Intro: The Hurdles to Artificial General Intelligence [0:00]
The video starts by questioning if current AI models can achieve human-level intelligence with more time. The speaker argues that this is unlikely because these models are based on deep neural nets, which are used in large language models and diffusion models for image and video generation. These models are trained to find patterns in specific data types, making them purpose-bound. For AGI, an abstract thinking device usable for any purpose is needed, which these models can't provide.
Hallucinations in Large Language Models [1:20]
The discussion moves to the problem of hallucinations, where AI models give factually incorrect answers. This happens when the correct answer is missing or rare in the training data. Instead of searching for the right answer, these models look for a string of words close to the correct one. While OpenAI suggests rewarding models for acknowledging uncertainty (saying "I don't know"), this isn't a perfect solution. The speaker believes that while hallucinations won't be completely eliminated, reducing their frequency is acceptable.
The Unsolvable Problem of Prompt Injection [3:14]
Prompt injection is presented as a major, potentially unsolvable problem. This involves changing the AI's instructions through input, like telling it to ignore previous instructions and write a poem instead. Large language models can't differentiate between instructions and prompts, making them vulnerable.

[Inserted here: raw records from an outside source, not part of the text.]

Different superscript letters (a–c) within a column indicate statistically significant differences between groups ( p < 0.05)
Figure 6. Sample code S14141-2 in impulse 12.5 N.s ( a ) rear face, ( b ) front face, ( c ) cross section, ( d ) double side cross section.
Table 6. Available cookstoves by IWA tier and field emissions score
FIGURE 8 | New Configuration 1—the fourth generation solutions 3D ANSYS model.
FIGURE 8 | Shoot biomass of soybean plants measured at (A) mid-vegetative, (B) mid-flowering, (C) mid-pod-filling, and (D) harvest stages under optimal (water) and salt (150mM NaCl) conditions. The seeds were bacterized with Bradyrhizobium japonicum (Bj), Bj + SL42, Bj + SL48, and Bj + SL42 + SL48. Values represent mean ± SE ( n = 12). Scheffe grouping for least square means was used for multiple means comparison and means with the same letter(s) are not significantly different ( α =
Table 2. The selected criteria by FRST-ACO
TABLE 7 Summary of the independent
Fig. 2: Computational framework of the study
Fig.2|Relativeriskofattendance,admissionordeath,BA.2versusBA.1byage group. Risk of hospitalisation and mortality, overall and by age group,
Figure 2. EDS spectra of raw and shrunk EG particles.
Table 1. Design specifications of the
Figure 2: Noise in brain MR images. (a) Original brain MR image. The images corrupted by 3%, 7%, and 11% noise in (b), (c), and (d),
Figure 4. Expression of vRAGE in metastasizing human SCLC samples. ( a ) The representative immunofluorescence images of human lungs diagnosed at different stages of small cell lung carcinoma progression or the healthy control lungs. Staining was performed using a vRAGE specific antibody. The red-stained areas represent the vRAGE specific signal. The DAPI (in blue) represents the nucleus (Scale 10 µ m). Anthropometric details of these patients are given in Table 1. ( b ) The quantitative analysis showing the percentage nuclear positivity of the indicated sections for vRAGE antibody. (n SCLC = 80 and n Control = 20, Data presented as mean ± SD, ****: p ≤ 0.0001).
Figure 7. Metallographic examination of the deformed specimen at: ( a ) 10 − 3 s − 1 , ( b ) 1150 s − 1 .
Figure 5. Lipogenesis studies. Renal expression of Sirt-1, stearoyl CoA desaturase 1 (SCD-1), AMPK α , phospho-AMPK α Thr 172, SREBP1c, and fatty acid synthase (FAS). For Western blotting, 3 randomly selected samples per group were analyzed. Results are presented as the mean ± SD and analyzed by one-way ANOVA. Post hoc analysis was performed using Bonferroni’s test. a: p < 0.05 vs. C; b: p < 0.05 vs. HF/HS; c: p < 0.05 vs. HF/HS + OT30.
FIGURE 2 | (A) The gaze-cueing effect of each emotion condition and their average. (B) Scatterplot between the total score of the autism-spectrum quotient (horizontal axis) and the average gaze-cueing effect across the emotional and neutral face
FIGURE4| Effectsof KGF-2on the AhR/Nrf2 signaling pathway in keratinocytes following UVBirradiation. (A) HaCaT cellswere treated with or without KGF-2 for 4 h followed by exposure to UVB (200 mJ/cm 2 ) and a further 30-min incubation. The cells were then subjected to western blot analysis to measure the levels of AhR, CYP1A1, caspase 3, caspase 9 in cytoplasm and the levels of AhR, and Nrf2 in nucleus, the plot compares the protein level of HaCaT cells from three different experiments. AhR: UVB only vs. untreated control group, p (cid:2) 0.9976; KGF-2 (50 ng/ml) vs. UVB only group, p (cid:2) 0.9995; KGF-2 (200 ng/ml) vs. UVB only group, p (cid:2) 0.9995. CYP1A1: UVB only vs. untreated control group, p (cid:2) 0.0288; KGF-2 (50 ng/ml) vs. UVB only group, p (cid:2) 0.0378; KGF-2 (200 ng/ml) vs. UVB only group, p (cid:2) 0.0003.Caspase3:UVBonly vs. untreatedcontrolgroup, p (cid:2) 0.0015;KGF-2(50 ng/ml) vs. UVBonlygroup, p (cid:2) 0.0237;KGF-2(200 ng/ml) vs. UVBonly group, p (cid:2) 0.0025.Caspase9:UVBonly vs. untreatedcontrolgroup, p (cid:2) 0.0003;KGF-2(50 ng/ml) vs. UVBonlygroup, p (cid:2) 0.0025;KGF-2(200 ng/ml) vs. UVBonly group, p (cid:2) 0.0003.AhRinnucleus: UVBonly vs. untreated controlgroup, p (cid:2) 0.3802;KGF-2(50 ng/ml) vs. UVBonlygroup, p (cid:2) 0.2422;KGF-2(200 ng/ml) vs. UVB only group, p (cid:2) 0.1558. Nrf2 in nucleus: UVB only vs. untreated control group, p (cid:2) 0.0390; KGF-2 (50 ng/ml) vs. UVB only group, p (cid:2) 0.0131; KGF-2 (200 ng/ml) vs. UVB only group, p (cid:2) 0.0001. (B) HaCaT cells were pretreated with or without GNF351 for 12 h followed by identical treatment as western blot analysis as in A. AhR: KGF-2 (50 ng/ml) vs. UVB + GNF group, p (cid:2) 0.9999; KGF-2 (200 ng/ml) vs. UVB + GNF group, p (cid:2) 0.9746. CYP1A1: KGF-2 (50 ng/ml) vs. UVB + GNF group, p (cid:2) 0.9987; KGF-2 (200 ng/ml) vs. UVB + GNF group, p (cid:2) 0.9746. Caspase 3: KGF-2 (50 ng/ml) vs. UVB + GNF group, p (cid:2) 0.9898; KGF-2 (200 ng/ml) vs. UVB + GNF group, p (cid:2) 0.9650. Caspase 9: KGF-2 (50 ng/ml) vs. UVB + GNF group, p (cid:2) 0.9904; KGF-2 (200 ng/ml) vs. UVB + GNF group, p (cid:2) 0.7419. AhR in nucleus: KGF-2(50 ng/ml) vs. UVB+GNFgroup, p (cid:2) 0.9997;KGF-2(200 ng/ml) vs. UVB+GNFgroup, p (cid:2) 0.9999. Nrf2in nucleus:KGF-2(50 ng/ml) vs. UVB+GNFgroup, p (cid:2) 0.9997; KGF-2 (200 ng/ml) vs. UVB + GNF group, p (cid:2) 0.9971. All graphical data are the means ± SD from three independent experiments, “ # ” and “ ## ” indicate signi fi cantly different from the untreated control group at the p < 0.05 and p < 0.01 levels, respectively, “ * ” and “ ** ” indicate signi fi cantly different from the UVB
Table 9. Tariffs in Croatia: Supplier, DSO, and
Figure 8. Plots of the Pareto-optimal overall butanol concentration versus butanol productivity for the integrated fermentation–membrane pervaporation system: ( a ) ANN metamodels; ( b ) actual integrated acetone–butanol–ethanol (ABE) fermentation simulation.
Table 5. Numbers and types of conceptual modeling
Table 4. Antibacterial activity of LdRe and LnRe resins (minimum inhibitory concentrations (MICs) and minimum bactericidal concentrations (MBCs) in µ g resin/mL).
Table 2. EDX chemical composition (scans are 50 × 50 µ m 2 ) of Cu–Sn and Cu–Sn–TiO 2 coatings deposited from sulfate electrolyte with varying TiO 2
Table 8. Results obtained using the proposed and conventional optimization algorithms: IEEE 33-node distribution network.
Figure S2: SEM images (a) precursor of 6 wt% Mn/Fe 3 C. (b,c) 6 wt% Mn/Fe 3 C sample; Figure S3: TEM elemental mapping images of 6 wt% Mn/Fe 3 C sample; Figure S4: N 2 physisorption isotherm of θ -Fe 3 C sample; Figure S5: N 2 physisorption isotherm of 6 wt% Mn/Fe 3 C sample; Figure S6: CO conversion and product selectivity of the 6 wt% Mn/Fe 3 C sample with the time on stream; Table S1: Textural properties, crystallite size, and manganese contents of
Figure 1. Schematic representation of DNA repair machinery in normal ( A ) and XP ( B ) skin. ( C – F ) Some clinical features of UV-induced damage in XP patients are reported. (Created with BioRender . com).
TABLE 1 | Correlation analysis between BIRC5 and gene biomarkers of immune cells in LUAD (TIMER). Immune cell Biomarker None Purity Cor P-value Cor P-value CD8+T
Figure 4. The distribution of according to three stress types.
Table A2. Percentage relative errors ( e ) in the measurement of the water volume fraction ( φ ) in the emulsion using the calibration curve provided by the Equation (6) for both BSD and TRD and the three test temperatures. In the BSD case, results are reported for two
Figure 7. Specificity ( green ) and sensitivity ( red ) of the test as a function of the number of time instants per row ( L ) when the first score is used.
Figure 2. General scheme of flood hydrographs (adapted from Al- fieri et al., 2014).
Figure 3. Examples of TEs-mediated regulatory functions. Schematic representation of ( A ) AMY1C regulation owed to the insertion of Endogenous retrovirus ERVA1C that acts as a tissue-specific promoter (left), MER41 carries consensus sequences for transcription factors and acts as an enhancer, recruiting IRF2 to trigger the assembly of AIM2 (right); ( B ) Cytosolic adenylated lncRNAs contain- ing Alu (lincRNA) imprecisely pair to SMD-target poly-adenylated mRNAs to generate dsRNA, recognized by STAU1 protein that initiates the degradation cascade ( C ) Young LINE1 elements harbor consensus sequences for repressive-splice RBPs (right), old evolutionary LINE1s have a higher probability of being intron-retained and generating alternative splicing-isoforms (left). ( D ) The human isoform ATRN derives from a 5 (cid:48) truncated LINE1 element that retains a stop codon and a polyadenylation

While some methods exist to mitigate this, the speaker believes these models will remain untrustworthy for many tasks due to this exploit.
Limitations in Generalization and Out-of-Distribution Thinking [4:11]
Current AI models struggle to generalize beyond their training data; they interpolate but don't extrapolate. This is evident in image and video generation, where the AI produces garbage when asked for something outside its training examples. Similarly, large language models are good at summarizing and drafting emails but struggle with novel tasks. This limitation is a significant obstacle to their use in scientific research.
The Need for Abstract Reasoning Networks [5:11]
The speaker concludes that the current generation of generative AI won't go far due to their inability to do abstract reasoning, their vulnerability to prompt injection, and their lack of generalization. Companies relying on these models may face challenges. The solution lies in developing abstract reasoning networks that can process any input, using a logic language without words. Neurosymbolic reasoning is a step in this direction.